Last year saw the introduction of the Health Law Partnership for Families (“HeLP”), an effort to team lawyers and clinic students with doctors to provide comprehensive and related medical and legal services to the pediatric patients and their families at the Hospital St. Raphael. HeLP provides direct assistance to children and their families to ensure they obtain safe housing, access to healthcare, and appropriate education services. HeLP advocates, who are stationed at the Pediatric Primary Care Clinic on a twice a week basis, are in direct contact with patients and their families as well as their medical providers. Students are stationed at the hospital weekly to meet with doctors and patients, and undertake representation of clients under NHLAA attorney supervision. Additionally, HeLP seeks to address root causes by educating medical staff on their patients’ legal rights and by advocating for policy change at the local, state, and national level. This year, HeLP is also focusing on the food insecurity of many pediatric patients, focusing on everything from food stamp applications to ensuring the availability of a healthy breakfast and lunch for children in New Haven’s public school system.

Under Mike Wishnie’s supervision, along with Ramzi Kassem, Chris Lasch, and Hope Metcalf, the Worker & Immigrant Rights Advocacy Clinic (WIRAC) has been busy this semester. The Fair Haven raids defense team argued and won the right to a hearing for their motion to suppress evidence unlawfully obtained during the ICE residential raids of 2008. As a result of this unprecedented ruling, all seventeen plaintiffs testified about how they were uniquely impacted by ICE’s illegal tactics.
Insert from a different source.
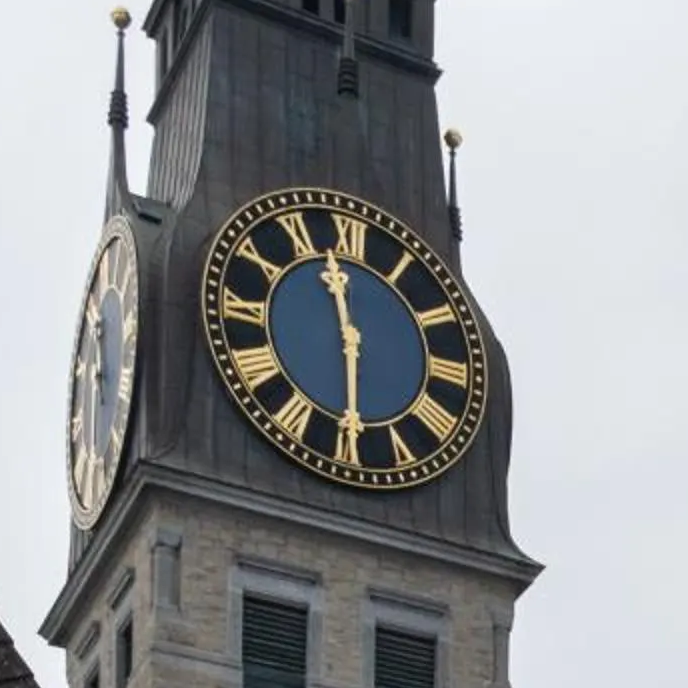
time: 11:29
Thus far, student teams representing other individuals arrested in the New Haven area raids have been successful in challenging pre-existing orders of deportation. One team argued and won a motion to reopen an old removal order before the Second Circuit. Another team, also before the Second Circuit, won vacatur of a past deportation order, which enabled their client to pursue an asylum claim. WIRAC FOIA teams have been active this semester, and their vigor and tenacity have generated substantial documentary evidence to support cases on the docket, including claims for civil rights damages. In a particularly complicated criminal case, students devised a strategy for relief for a long-detained client by reviving a little-used writ, which could serve as a model for future litigation. Students are also handling three federal wage-and-hour cases on behalf of thirteen different clients, and a major civil rights suit arising from the illegal round-up of the “Danbury 11,” a group of day-laborers wrongfully arrested, as well as immigration appeals for the Danbury clients. On the non-litigation front, WIRAC students have pursued clients’ interests through legislative campaigns, public education, and media outreach. Advocacy with the Hartford Common Council has resulted in a resolution to raise the living wage for Hartford workers and a municipal ordinance that ensures confidentiality of immigration status for Hartford residents, which is the strongest legislation its kind in the nation. Through Know Your Rights presentations at two local immigration detention facilities, students have identified new clients and particular problems affecting immigration detainees.

It is extraordinary to think how far clinical education has come in forty years. It is very much a shared journey, from the earliest prison and mental health work to the many projects in which we are currently engaged.